Exercise requirements:
In the records below, find the line with "focal_mm: 4.15", then copy each line exactly until you have copied the line with "f_number: 2.8". Leave any picture out.

++++++

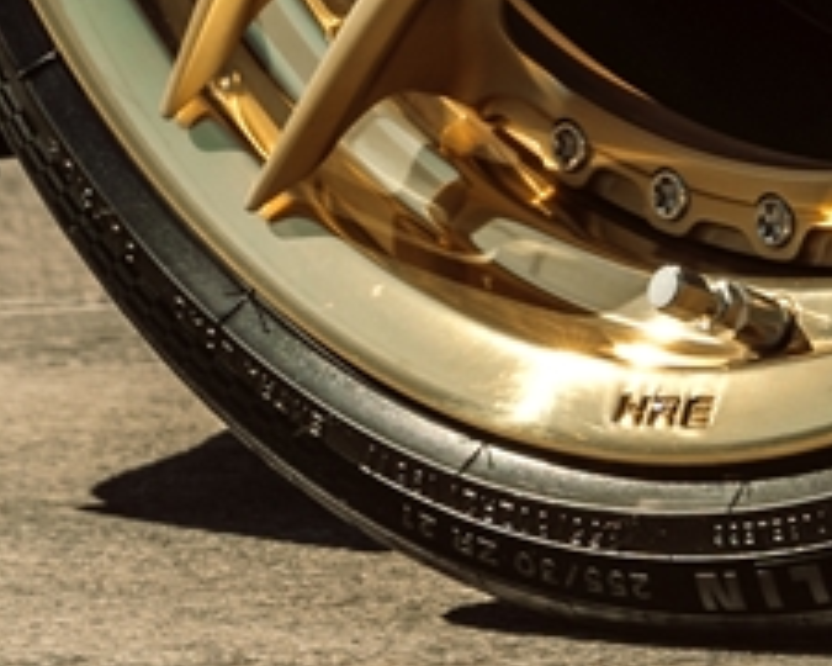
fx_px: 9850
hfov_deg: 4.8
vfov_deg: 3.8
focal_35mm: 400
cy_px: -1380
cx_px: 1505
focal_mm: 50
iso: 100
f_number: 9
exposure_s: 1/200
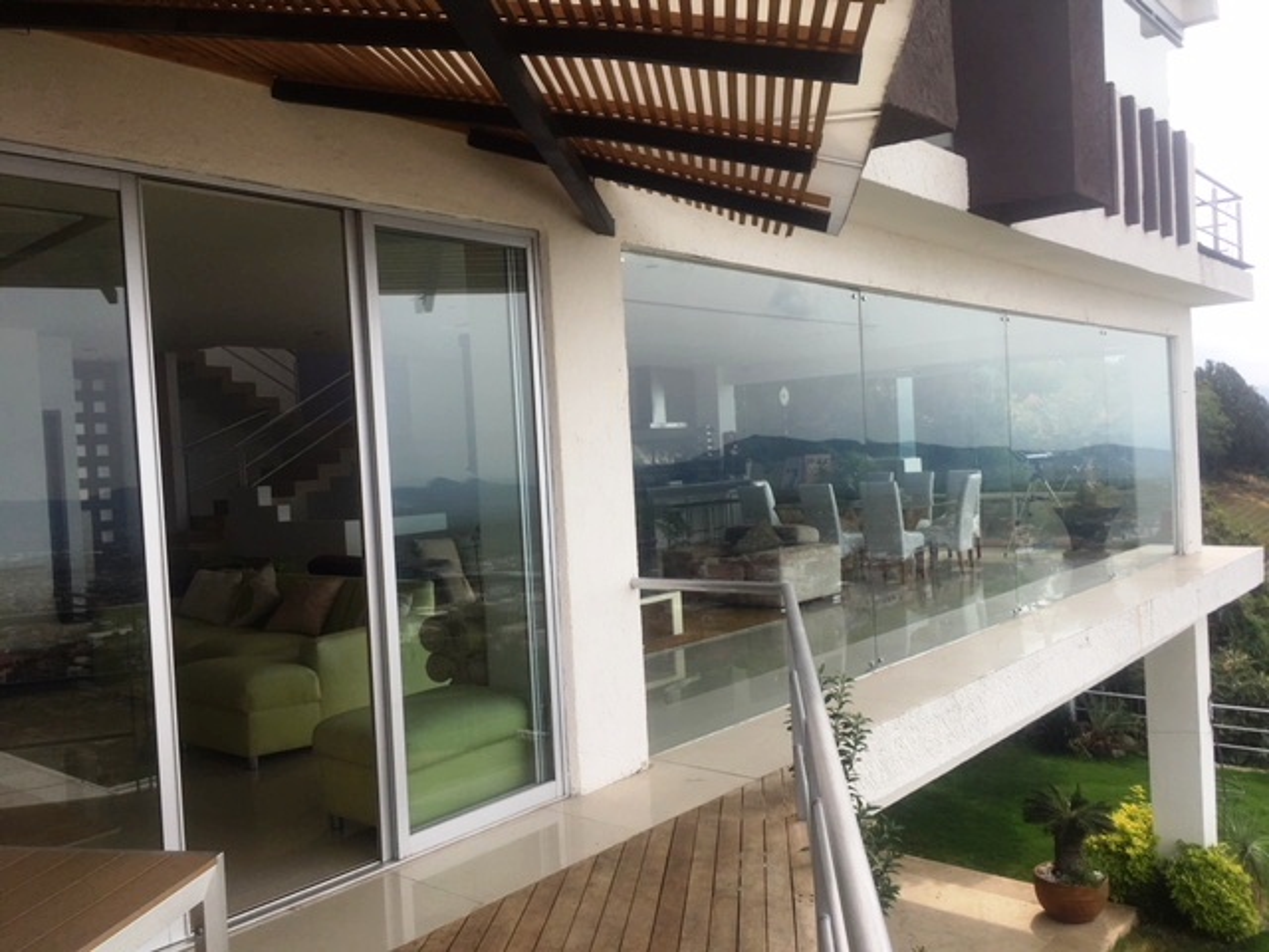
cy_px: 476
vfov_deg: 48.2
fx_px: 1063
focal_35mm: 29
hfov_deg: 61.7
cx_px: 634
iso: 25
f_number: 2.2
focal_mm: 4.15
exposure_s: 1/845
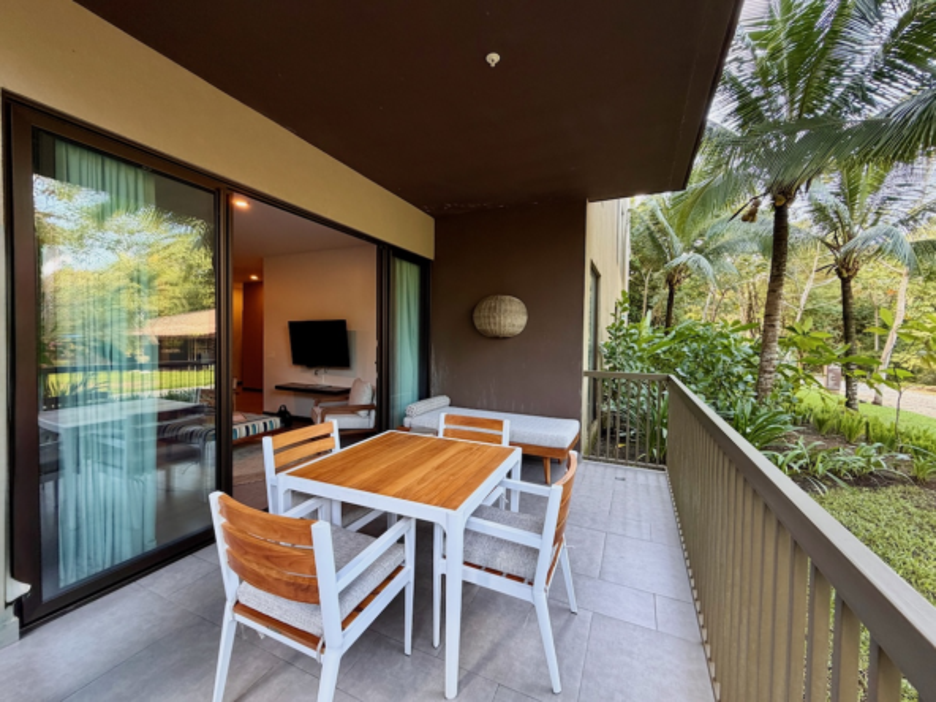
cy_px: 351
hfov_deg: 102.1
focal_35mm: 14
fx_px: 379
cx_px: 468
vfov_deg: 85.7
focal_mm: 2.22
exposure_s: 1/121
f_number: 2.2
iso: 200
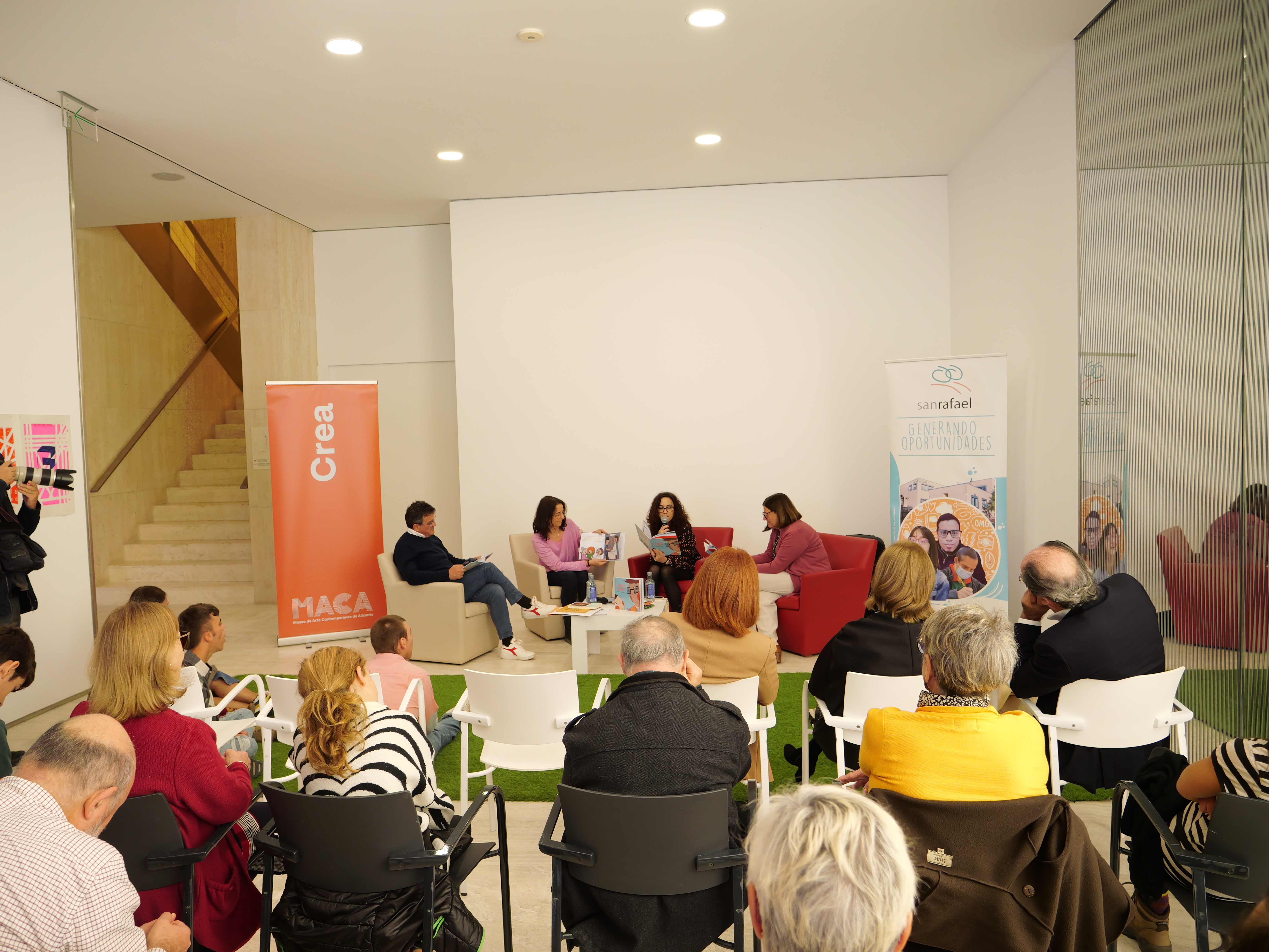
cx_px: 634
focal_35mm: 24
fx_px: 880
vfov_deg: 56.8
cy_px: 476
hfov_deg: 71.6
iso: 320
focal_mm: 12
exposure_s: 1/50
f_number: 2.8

++++++

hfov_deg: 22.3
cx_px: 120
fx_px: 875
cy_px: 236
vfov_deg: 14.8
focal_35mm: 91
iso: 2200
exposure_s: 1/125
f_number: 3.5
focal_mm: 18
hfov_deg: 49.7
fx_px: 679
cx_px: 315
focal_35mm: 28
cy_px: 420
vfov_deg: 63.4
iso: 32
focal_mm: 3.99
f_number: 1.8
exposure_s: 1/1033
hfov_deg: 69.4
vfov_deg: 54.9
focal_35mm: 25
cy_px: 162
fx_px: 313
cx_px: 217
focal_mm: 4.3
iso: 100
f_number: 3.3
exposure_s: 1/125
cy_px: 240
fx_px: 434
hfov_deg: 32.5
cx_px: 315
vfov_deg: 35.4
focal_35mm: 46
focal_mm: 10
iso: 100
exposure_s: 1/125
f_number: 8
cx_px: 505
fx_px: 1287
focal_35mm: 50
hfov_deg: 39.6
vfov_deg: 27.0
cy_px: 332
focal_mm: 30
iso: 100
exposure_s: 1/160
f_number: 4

++++++

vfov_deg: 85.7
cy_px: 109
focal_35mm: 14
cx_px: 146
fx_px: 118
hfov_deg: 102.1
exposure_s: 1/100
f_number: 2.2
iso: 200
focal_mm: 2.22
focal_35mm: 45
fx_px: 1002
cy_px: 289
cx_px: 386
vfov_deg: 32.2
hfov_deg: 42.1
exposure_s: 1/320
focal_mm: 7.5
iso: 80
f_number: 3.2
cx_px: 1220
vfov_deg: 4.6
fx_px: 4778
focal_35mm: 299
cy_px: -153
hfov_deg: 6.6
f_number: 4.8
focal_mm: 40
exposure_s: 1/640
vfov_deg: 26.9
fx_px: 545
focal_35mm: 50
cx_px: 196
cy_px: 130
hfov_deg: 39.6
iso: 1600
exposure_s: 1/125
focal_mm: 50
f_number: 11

++++++

Problem solution:
focal_mm: 4.15
exposure_s: 1/845
cy_px: 351
hfov_deg: 102.1
focal_35mm: 14
fx_px: 379
cx_px: 468
vfov_deg: 85.7
focal_mm: 2.22
exposure_s: 1/121
f_number: 2.2
iso: 200
cx_px: 634
focal_35mm: 24
fx_px: 880
vfov_deg: 56.8
cy_px: 476
hfov_deg: 71.6
iso: 320
focal_mm: 12
exposure_s: 1/50
f_number: 2.8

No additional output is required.